Marine Insurance Company Warns of Risks of Shipping Containers on Vessels Other Than Purpose-Built Containerships
With continued chaos driving record-high freight rates in container shipping, some shippers have been forced seek more creative ways of moving cargo point A to B, including turning to bulk carriers and general cargo ships for their transportation needs.
But with great risk comes, well, great risk. According to a recent report from marine claims consultancy WK Webster, last month the bulk carrier Great Beauty was forced to return to port in China after containers stowed in its holds shifted and collapsed during heavy weather while sailing from Taicang, China to Savannah, Georgia. It is now possible that General Average may be required as work to clean up and investigate the incident is underway.
After receiving a number of enquiries regarding the carriage of containers on vessels not primarily designed to carry containers, P&I club Steamship Mutual has now issued guidance alerting its members to the risks associated with the practice.
As Steamship Mutual points out in its Risk Alert RA 74, container stack collapse and loss of containers overboard are not uncommon in container shipping, even in vessels specifically designed to carry containers. But loading containers on vessels other than purpose-built containerships poses additional risks that shippers should consider in order to ensure coverage.
Steamship Mutual’s new guidance is intended to provide information to members concerning risks presented by such operations and draws attention to the need to ensure that a ship is suitable for the safe loading, carriage and discharge of cargo and is equipped with the appropriate means of securing such cargo. It also identifies some of the primary information gathering and reporting necessary for considering such activities, along with other considerations of due diligence and risk assessment to mitigate and minimize the potential risks.
Steamship Mutual also points out that the carriage of containerized cargoes on vessels that are not specifically designed for that purpose may well constitute a material change of risk within the meaning of “Rule 6 v,” and therefor it’s important that they are notified in advance of such operations being undertaken in order to reduce the potential for coverage to be prejudiced.

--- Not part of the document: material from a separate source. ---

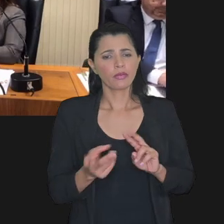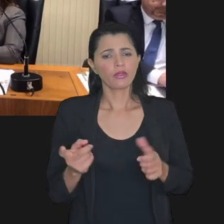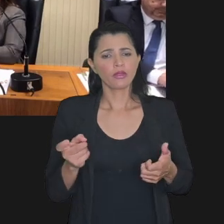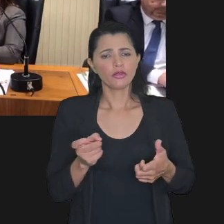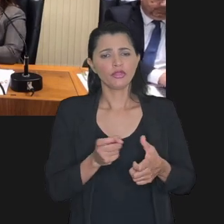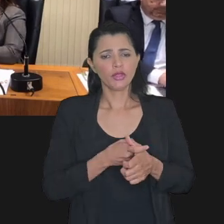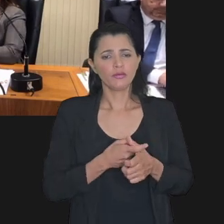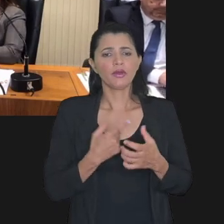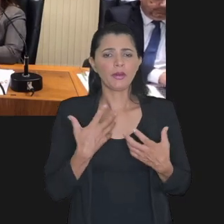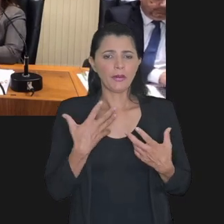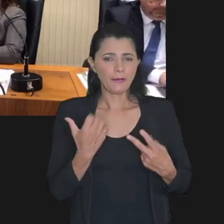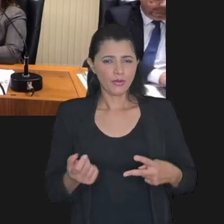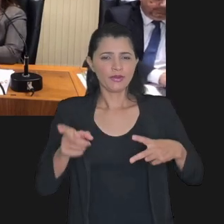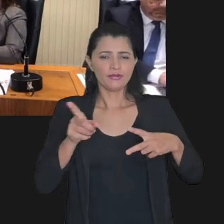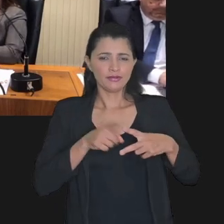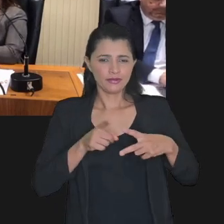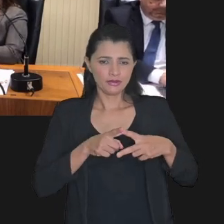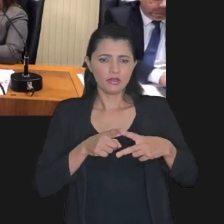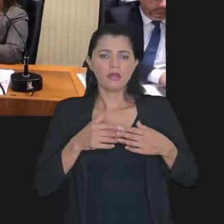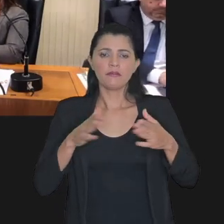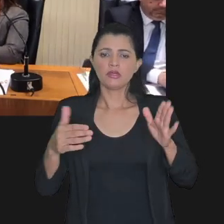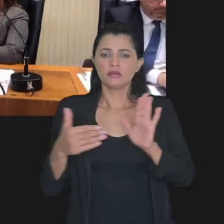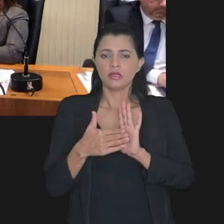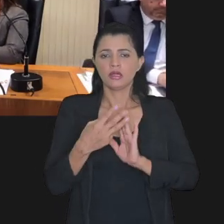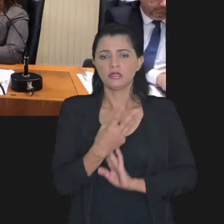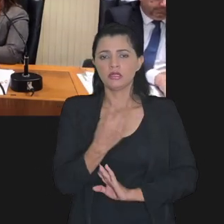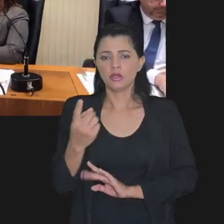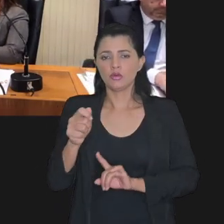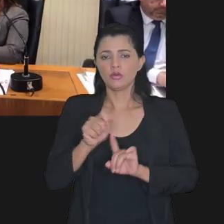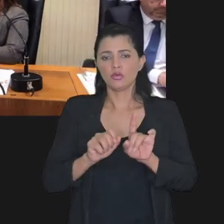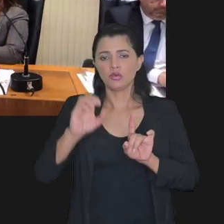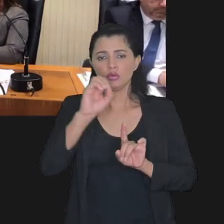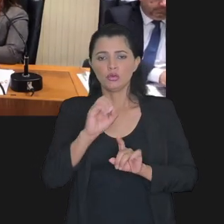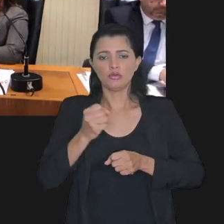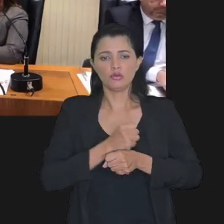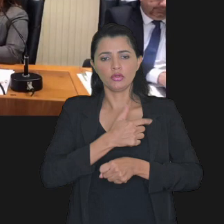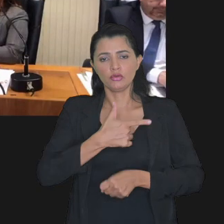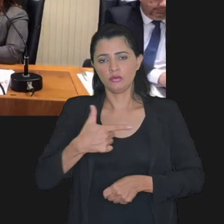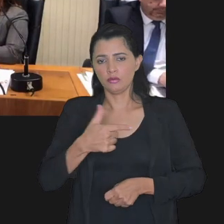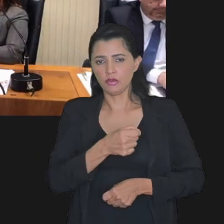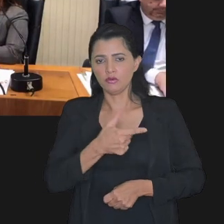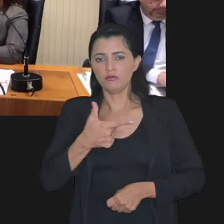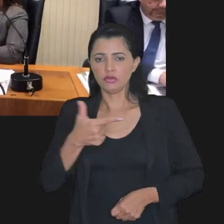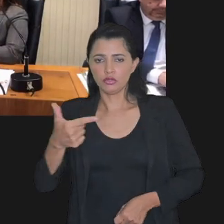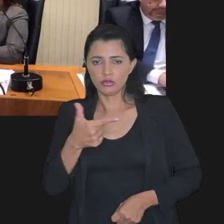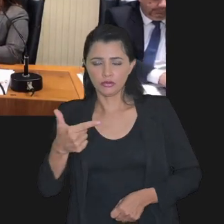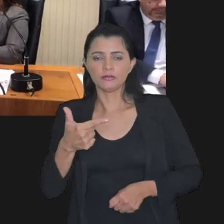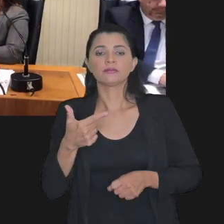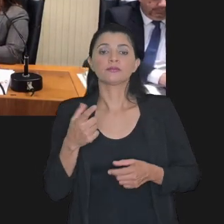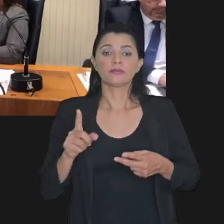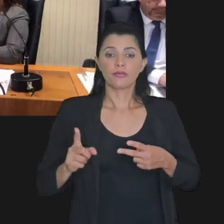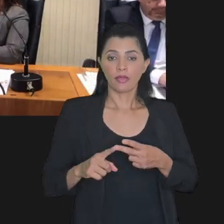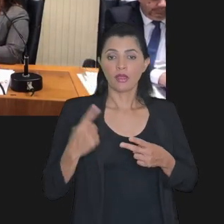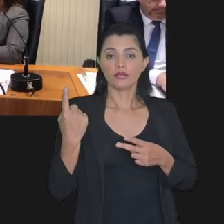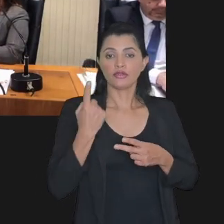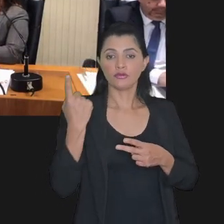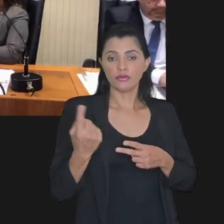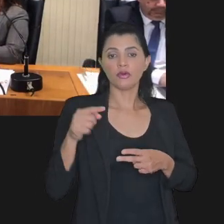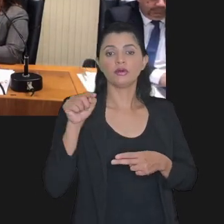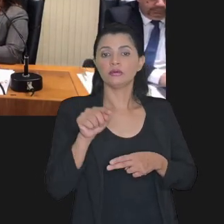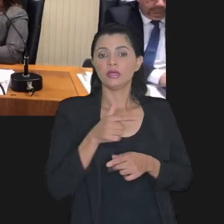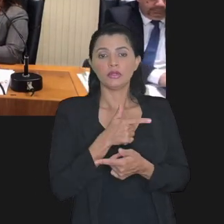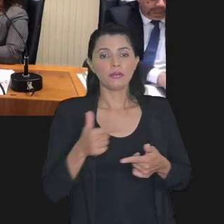dívida ativa por adesão no âmbito da PFN está aberta até 31 de 10 de 2022. A transação individual,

“Members should evaluate if the vessel and stowage locations intended for the carriage of containerised cargo have the required structural strength and can be adequately adapted for safe carriage of the cargo,” Steamship Mutual says in the guidance.
The guidance also provides some information on some key aspects for consideration, such as having a class approved stowage and securing plan, when conducting primary and any subsequent assessments to ascertain vessel suitability for the carriage of proposed containerized cargo.